Childfun.com gets us in the right direction, though: "Beer is preferable to other alcoholic drinks, because it contains vitamin B, which helps prevent dehydration. You might want to ask your doctor about taking extra vitamin B if you want to drink other drinks. ... It's best to drink unpasteurized and unfiltered beer. Unpasteurized beer contains live yeast, which manufactures more vitamin B, and helps prevent dehydration."

So, under this theory, beer yeast produces Vitamin B and prevents dehydration. University of Maryland has something to say about the nutritional value of brewers yeast: "Brewer's yeast is often used as a source of B-complex vitamins, chromium, and selenium. The B-complex vitamins in brewer's yeast include B1 (thiamine), B2 (riboflavin), B3 (niacin), B5 (pantothenic acid), B6 (pyridoxine), B9 (folic acid), and H or B7 (biotin). These vitamins help break down carbohydrates, fats, and proteins, which provide the body with energy. They also support the nervous system, help maintain the muscles used for digestion, and keep skin, hair, eyes, mouth, and liver healthy. However, brewer's yeast does not contain vitamin B12, an essential vitamin found in meat and dairy products; vegetarians sometimes take brewer's yeast mistakenly believing that it provides B12, which can be lacking in their diet."

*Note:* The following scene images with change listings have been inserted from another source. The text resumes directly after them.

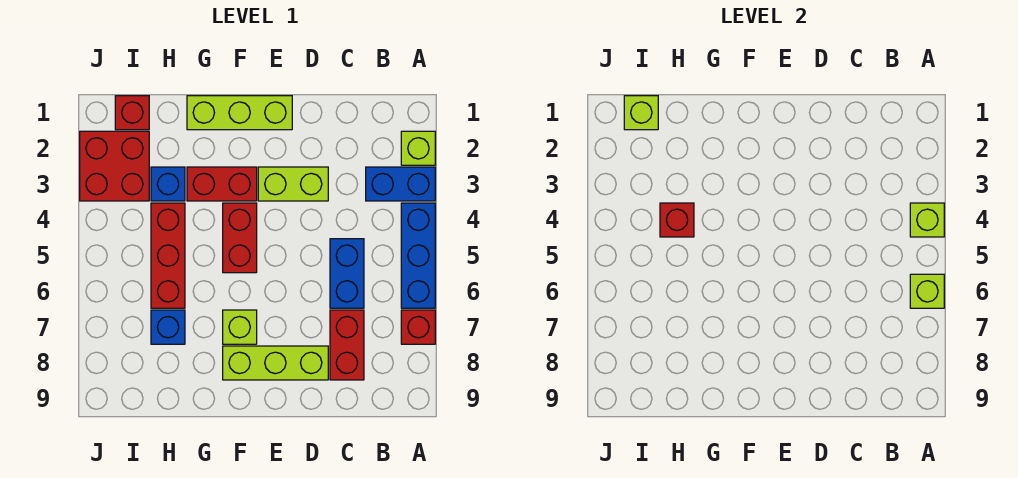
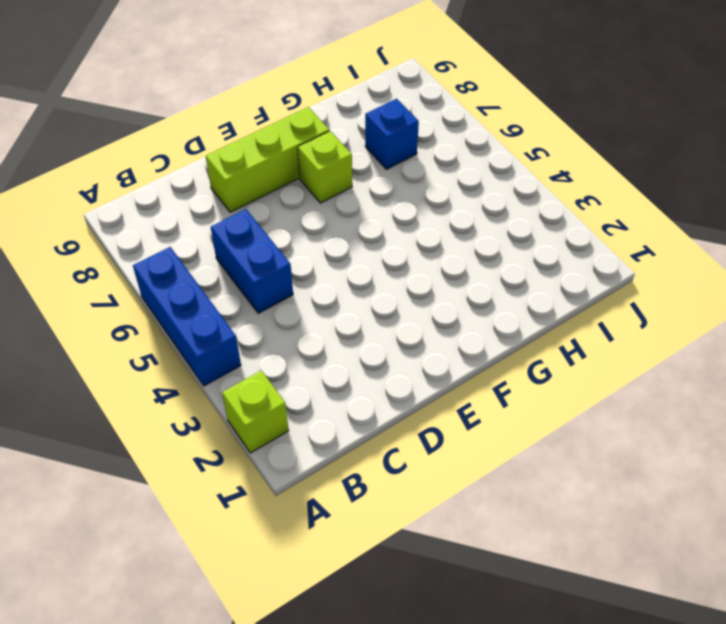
none -> blue 1x2 brick [366,167,435,201]
none -> red 1x1 brick [401,310,435,344]
none -> red 1x2 brick [330,310,364,380]

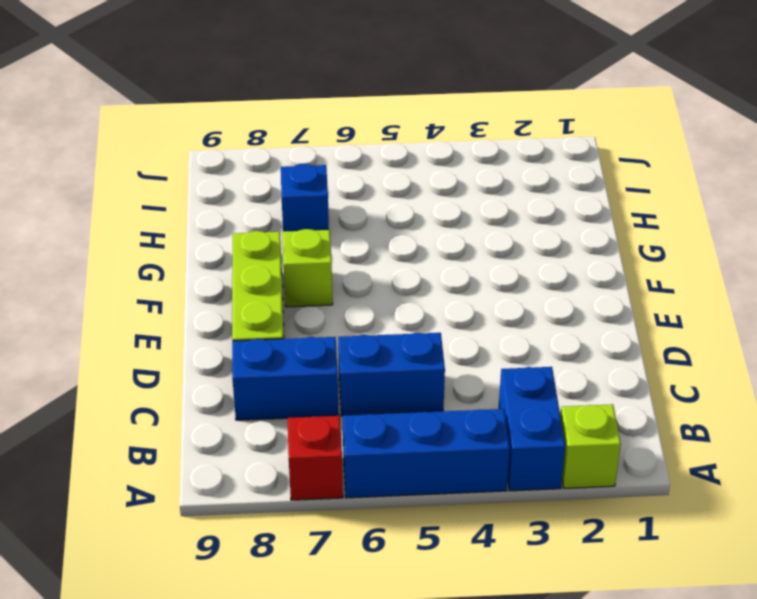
blue 1x2 brick [232,337,339,420] -> red 1x2 brick [330,310,364,380]
none -> lime 1x2 brick [258,167,328,201]
none -> lime 1x3 brick [187,96,292,130]
none -> red 1x2 brick [187,167,257,201]

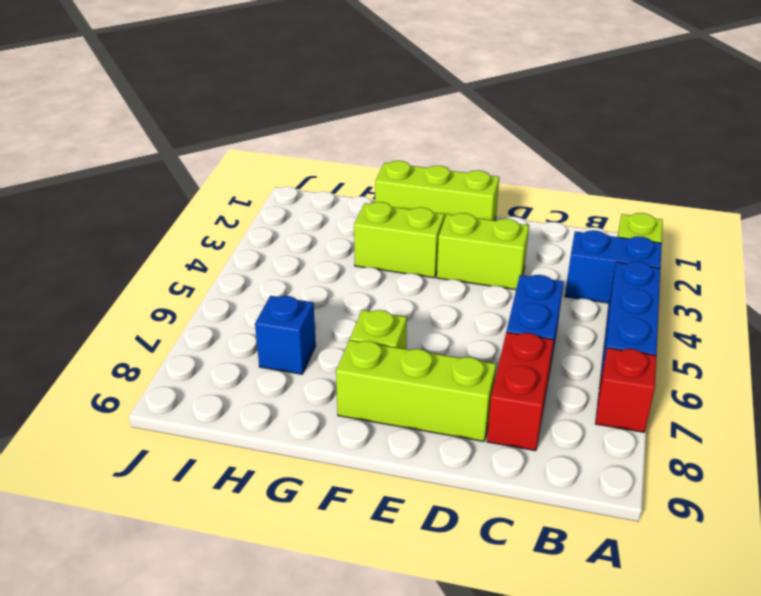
lime 1x2 brick [354,202,444,278] -> red 1x2 brick [187,167,257,201]
none -> red 1x2 brick [223,203,257,273]
none -> blue 1x1 brick [151,167,185,201]
none -> red 1x3 brick [151,203,185,308]

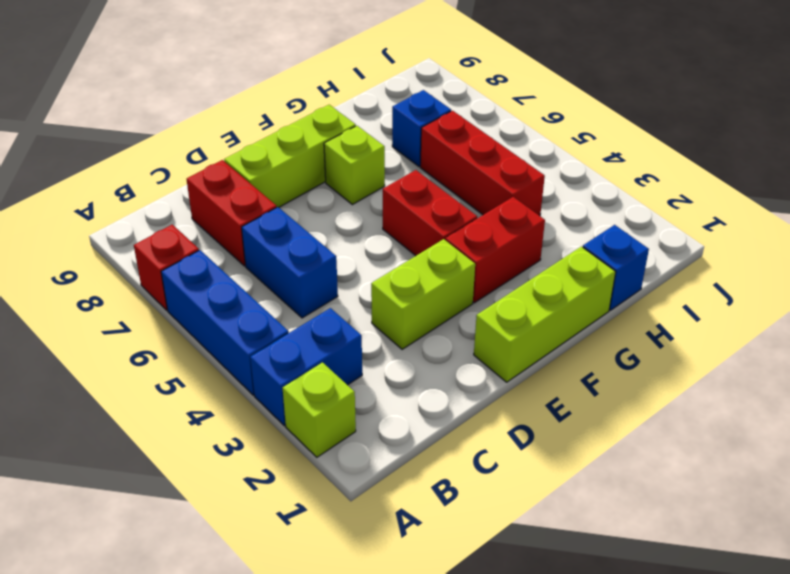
blue 1x1 brick [583,225,649,310] -> blue 1x1 brick moved to [151,167,185,201]
none -> red 1x1 brick [115,96,149,130]
none -> red 2x2 brick [80,131,149,201]
none -> lime 1x1 brick [910,203,944,237]

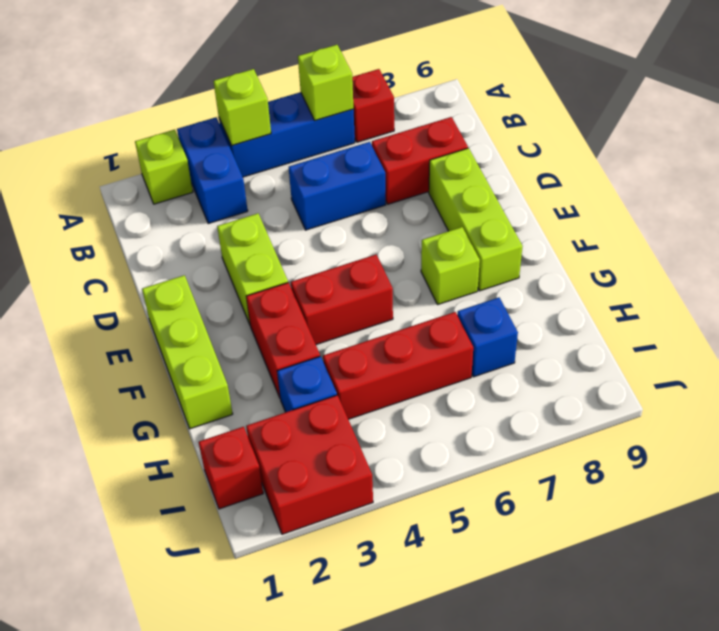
none -> red 1x1 brick [660,203,694,237]
none -> lime 1x1 brick [624,96,658,130]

Finally, Livestrong provides a good summary: "There is no scientific evidence to support the notion that brewer's yeast stimulates breast milk production. Kelly Bonyata considers brewer's yeast to be of 'questionable' efficacy when it is used by nursing women. However, Bonyata notes that it is generally safe and a good source of necessary nutrients for nursing mothers. Other natural galactagogues, such as fenugreek and fennel, may be more effctive alternatives."

In other words, yeast in beer is not terribly effective and there are better ways to get your milk flowing. But, if you're going to drink, it might as well be moderate levels of unpasteurized beer. So, who will be the first craft brewery to use that as their tagline?